Oil N' Gold
More Analysis and Technicals on Crude Oil, Natural Gas, Gold & SilverCrude oil price surged to as high as 72.21 after the Eurozone's GDP in 2Q09 showed much smaller contraction than previously anticipated. However, the benchmark contract trimmed gains as both US' retail sales and jobless claims disappointed the market. The gauge finished the day at 70.52, +0.5%. While heating oil added +0.6% to 1.9, gasoline price dropped -0.3% to 2.02. Natural gas lost -4.1% to close at 3.34 despite lower-than-expected increase in gas supplies.
US retail sales declined -0.1% mom in July, worse than consensus of +0.5%, after rising +0.8% in the prior month.
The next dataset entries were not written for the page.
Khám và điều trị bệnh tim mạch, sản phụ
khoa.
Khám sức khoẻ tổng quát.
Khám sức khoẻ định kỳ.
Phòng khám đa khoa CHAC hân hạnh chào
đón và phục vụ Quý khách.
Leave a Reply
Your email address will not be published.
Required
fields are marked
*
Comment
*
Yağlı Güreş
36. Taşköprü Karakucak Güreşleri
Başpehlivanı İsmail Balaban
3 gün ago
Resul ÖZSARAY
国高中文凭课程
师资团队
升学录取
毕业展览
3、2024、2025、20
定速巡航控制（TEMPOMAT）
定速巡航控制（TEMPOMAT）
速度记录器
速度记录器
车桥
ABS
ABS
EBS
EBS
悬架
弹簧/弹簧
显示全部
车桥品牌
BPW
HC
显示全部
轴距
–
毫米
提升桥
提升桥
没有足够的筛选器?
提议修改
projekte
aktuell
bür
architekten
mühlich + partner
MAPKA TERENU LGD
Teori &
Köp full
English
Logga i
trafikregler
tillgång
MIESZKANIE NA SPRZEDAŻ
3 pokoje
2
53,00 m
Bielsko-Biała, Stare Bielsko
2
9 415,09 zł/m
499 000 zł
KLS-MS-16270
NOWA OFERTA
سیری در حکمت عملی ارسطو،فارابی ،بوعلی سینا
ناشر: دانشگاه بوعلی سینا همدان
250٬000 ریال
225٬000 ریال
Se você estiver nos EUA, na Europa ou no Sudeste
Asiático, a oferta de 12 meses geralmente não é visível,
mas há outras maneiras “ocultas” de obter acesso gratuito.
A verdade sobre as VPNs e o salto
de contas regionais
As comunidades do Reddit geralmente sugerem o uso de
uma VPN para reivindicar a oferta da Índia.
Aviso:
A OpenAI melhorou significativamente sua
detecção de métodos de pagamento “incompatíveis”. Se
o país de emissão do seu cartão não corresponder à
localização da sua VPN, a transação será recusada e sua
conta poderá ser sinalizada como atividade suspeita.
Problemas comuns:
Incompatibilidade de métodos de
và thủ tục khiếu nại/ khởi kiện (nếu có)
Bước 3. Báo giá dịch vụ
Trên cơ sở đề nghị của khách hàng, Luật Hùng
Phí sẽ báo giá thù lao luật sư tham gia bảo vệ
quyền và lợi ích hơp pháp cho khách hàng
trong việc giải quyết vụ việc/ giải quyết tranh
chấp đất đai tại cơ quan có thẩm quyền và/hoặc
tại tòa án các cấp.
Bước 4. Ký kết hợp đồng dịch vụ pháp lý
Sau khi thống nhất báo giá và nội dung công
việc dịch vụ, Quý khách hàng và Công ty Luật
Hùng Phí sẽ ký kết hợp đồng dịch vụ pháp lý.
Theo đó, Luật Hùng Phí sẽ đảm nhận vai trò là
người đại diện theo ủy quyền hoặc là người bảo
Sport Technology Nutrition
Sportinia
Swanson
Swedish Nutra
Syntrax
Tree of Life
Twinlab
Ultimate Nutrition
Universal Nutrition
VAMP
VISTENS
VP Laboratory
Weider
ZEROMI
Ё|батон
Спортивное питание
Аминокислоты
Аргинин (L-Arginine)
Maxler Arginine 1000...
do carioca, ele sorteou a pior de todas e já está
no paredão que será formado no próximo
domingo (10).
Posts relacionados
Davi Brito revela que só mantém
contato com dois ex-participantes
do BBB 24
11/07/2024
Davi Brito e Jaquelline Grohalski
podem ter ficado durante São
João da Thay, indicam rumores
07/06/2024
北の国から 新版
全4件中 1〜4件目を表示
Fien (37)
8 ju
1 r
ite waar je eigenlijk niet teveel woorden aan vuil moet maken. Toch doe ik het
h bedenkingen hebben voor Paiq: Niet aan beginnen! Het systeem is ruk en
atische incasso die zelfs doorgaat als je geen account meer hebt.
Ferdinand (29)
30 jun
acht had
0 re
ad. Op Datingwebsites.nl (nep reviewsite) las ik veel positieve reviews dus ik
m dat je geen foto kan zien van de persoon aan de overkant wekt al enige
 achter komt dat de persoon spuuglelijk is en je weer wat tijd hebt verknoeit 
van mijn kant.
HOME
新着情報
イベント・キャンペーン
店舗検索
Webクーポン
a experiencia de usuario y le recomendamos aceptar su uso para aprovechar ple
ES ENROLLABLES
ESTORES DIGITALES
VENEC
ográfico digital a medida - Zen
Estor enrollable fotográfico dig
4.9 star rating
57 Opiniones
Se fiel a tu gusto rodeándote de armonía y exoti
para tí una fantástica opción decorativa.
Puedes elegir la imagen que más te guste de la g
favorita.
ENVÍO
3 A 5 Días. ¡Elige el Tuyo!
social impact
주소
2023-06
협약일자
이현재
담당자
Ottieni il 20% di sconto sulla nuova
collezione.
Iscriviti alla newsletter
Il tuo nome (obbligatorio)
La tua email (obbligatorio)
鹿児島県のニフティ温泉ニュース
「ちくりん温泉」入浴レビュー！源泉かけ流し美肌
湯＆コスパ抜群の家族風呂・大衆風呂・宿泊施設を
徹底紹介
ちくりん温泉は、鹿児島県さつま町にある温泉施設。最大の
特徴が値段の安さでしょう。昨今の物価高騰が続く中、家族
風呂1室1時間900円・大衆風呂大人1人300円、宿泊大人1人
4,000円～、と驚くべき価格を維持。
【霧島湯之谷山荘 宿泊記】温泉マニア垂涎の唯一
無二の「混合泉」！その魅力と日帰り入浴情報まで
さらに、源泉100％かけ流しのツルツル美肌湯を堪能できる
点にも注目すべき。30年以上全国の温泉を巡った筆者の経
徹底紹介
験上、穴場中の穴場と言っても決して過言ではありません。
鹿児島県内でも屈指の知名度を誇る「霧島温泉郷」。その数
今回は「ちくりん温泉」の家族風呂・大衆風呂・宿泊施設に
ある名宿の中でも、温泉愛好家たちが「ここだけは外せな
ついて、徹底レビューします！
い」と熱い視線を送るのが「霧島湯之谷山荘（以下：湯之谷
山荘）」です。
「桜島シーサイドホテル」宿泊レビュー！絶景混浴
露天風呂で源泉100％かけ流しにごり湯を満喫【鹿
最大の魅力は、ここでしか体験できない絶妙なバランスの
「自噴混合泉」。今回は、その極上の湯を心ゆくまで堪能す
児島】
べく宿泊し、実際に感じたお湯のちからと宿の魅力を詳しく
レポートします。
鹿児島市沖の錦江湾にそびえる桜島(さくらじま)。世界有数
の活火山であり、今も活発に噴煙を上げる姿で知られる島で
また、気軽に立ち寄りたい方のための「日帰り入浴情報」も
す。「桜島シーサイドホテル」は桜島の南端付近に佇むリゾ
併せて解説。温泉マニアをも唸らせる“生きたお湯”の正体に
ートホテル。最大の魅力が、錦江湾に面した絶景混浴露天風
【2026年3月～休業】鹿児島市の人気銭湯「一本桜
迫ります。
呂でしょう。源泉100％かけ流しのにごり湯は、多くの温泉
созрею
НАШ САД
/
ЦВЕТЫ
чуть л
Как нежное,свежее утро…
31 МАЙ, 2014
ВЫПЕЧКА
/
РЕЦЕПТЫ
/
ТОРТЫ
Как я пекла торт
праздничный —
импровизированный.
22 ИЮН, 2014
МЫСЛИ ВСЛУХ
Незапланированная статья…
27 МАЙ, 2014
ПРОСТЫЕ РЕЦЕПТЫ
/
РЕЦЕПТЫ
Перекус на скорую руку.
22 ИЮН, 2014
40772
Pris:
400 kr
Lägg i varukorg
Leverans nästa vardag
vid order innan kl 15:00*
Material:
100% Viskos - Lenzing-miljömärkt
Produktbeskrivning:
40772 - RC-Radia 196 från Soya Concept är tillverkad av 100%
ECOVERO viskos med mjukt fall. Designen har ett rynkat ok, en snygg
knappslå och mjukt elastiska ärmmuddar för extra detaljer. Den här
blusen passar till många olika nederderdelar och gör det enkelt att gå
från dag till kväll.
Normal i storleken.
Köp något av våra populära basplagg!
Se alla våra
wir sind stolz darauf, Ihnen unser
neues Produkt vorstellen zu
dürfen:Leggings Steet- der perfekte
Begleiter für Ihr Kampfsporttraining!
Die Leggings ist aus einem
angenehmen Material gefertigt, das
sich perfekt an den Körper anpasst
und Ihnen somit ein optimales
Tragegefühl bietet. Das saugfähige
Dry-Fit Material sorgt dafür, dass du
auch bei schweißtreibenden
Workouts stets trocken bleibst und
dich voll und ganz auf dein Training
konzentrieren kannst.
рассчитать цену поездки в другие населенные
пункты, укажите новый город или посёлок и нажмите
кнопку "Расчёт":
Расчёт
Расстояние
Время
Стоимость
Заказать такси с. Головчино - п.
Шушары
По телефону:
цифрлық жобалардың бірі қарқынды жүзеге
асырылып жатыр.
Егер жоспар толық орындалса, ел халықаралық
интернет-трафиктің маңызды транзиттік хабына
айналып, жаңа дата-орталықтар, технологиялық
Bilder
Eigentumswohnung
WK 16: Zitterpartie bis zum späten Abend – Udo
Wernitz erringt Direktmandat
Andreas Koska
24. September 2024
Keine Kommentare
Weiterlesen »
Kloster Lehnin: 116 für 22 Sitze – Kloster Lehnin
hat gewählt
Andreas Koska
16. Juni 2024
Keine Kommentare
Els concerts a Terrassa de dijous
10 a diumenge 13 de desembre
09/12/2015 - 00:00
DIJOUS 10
The figure was very disappointing this was already helped by the government's 'cash for clunkers' program. Excluding auto, the regains plunged -0.5%, following a gain of +0.5% in June.
Initial jobless claims rose to 558K in the week ended August 8 from 550K a week ago. The market had expected a decline to 540K. In fact, the result was not as bad as the market interpreted. Continuing claims dropped to 6.2M in the week ended August 1 from 6.3M in the prior week while insured unemployment rate declined to 4.7% from 4.8%. These suggested the employment condition has improved.
Natural gas storage increased +63 bcf to 3152 bcf in the week ended August 7. This was lower than market expectation of +66 bcf. However, NYMEX gas futures still plunged to the lowest in 4 weeks. This was because supplies have increased +23% from the same period last year while the rise in storage has widened to 19.6% from 5-year average from 19.1% in the previous week.
The precious metal complex rose Thursday as USD declined. The gold futures climbed +0.4% to 956.5 while the silver contract soared to 2-month high at 15.15 before settling at 14.99, +2.8%.
USD slid against major currencies as investors believed that weak US data would reinforce the Fed's stance to keep interest rate low for a long time. Moreover, the dollar plummeted against the euro as the 16-nation region's GDP in the second quarter contracted only -0.1% qoq, compared with consensus of -0.5%, after a sharp fall by -2.5% in the first quarter.
There have been talks about risk appetite and dollar movement since the beginning of the year. Seemingly, it's true for most of the time that risk aversion leads to rise in USD while increase in risk appetite leads to decline in USD. However, statistics tells us this is not always the case. More importantly, we have seen the opposite happened several times recently. For instance, better-than-expected non-farm payrolls data in June and August boosted sentiment and increased risk appetite. However, USD rallied, rather than plunged. This was because strong US economic data fueled speculations on Fed rate hike.